どうも歳のせいか、ぎっくり腰の状態が今ひとつ良くなっていきません。かれこれ1週間になるんですがねぇ。というわけで、1日数時間は横になっているので、その間に読んだ本です。

「特攻」については最初の頃からよく書いてきた。拙ブログを始めてすぐに
西川吉光という人の「特攻と日本人の戦争」という本を結構詳しく紹介しているので始まって、最近でも
川端康成と「特攻」の本を紹介した。
死んだ若者たちのことを考えたり、遺書を読んだりすれば、彼らがあまりにかわいそうで、美化して上げなくては、という気持ちになるのは、人間として当たり前の心情だろうと思う。だけど、その一方で、では彼らに「特攻」を強いた上官たちはどうしたのかを一緒に考えないと、「特攻」については絶対危ない方へ向かうというのは当初からの直感としてあった。これは今ではネトウヨ作家に成り下がってしまった作者の
「永遠の0」について書いた時にも言ったことだ。
戦果からみれば、この本の中である生徒が言ったように、特攻は「何の意味もない国のプライドとかいうための犬死作戦」(p.138)だったとも言える。こう書くと、反発する人も多いだろう。でもこの点を忘れて、単に美化して感謝して、とやったら、この国はまた同じことを繰り返すだろうと思う。
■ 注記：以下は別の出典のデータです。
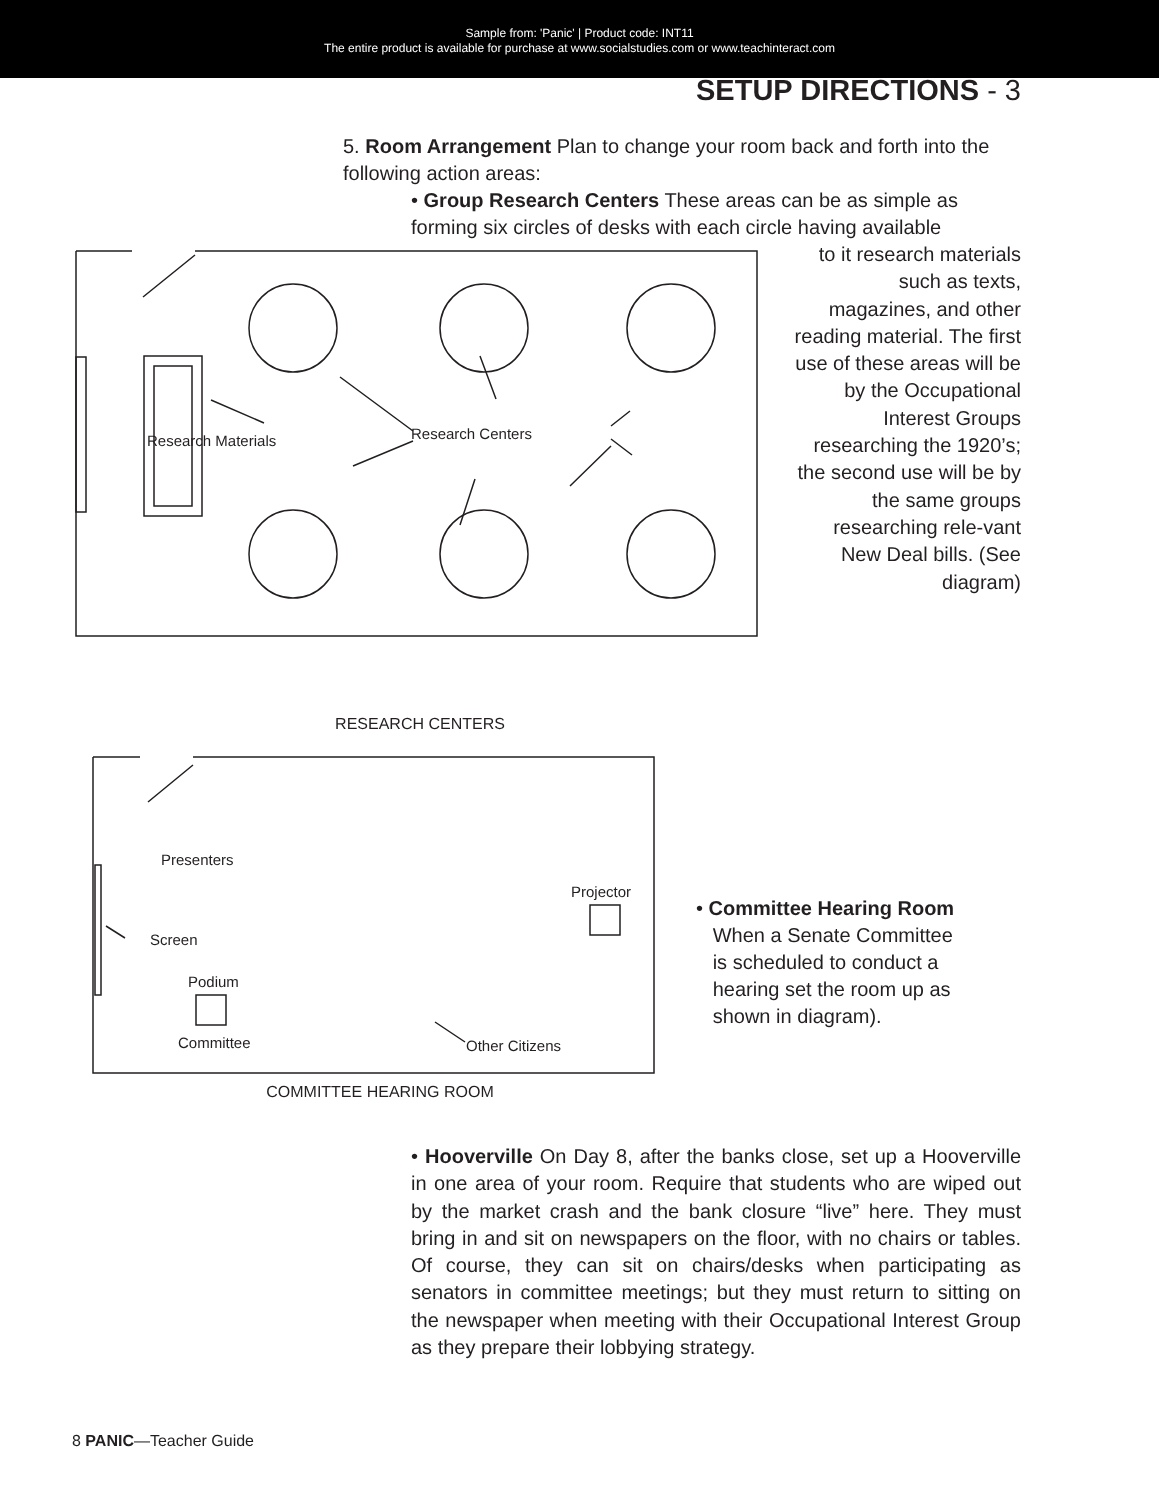Sample from: 'Panic' | Product code: INT11
The entire product is available for purchase at www.socialstudies.com or www.teachinteract.com
SETUP DIRECTIONS - 3
5. Room Arrangement Plan to change your room back and forth into the following action areas:
• Group Research Centers These areas can be as simple as forming six circles of desks with each circle having available
Research Materials
Research Centers
to it research materials such as texts, magazines, and other reading material. The first use of these areas will be by the Occupational Interest Groups researching the 1920’s; the second use will be by the same groups researching rele-vant New Deal bills. (See diagram)
RESEARCH CENTERS
Presenters
Screen
Podium
Committee
Projector
Other Citizens
• Committee Hearing Room
When a Senate Committee
is scheduled to conduct a
hearing set the room up as
shown in diagram).
COMMITTEE HEARING ROOM
• Hooverville On Day 8, after the banks close, set up a Hooverville in one area of your room. Require that students who are wiped out by the market crash and the bank closure “live” here. They must bring in and sit on newspapers on the floor, with no chairs or tables. Of course, they can sit on chairs/desks when participating as senators in committee meetings; but they must return to sitting on the newspaper when meeting with their Occupational Interest Group as they prepare their lobbying strategy.
8 PANIC—Teacher Guide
なによりも、戦後もおめおめと生き続けた特攻を命じた者たちが「特攻」を美化することに熱心だったことからも、彼らのベクトルが自己保身に向かっていることは明らかなのである。特攻隊員はお国のために自ら志願して勇ましく死んだ、その「真実」を身近で見ていた自分が後世に伝えなくてはならない、というのが、彼らに「志願しろ」という無言の命令を与えて、「決しておまえたちだけを死なせない。最後の一機で必ず私はおまえたちの後を追う」(p.49)と言いながら、戦後もおめおめと天寿をまっとうした奴らのやり方だった。
この本に出てくる大西道大が戦後になって特攻隊員の遺族に会いにいった時のエピソードなど、本当にはらわた煮え繰り返る思いしか湧かない。
「元司令官は仏壇に手を合わせた後(中略)『どうしてこのように小さいお子様がいて、なぜご主人は特攻に行ったのでしょう』と言った。【未亡人は】一瞬、大きく「あなたさまは。。。。」と声を荒げ、あとは押し黙った。」(50)
ナチスドイツはユダヤ人たちを組織的かつ大規模に、効率的に殺害したとよく言われる。しかし日本軍は
「若者の侠気と、それに甘える老人の卑しさ」(古処誠二)にたよって、部下が必ず死ぬ戦法を組織的かつ大規模に取ったのである。
この本の最後の方で、若い社会科教員たちが「戦争」のテーマを授業で避けようとする傾向があるとして、彼らが、「『戦争』を『不快』なものととらえ、『戦争』に結びつく反省や謝罪、責任というものを考えなくていいように、『戦争』そのものを教材として『除去してしまいたい』と考えているような気がしてならない」(154)と書いているが、これは教員だけの問題でもないんだろうと思う。そして、『戦争』を『政治』に変えても同じようなことが言えるのかもしれないと思う。
『政治』を『不快』なものととらえ、『政治』に結びつくものを考えなくていいように、『政治』そのものを(頭の中から)『除去してしまいたい』と考えているような気がしてならない。
追記(2/5 15:35)
所々変換ミスなど変更しました。ご指摘ありがとうございました。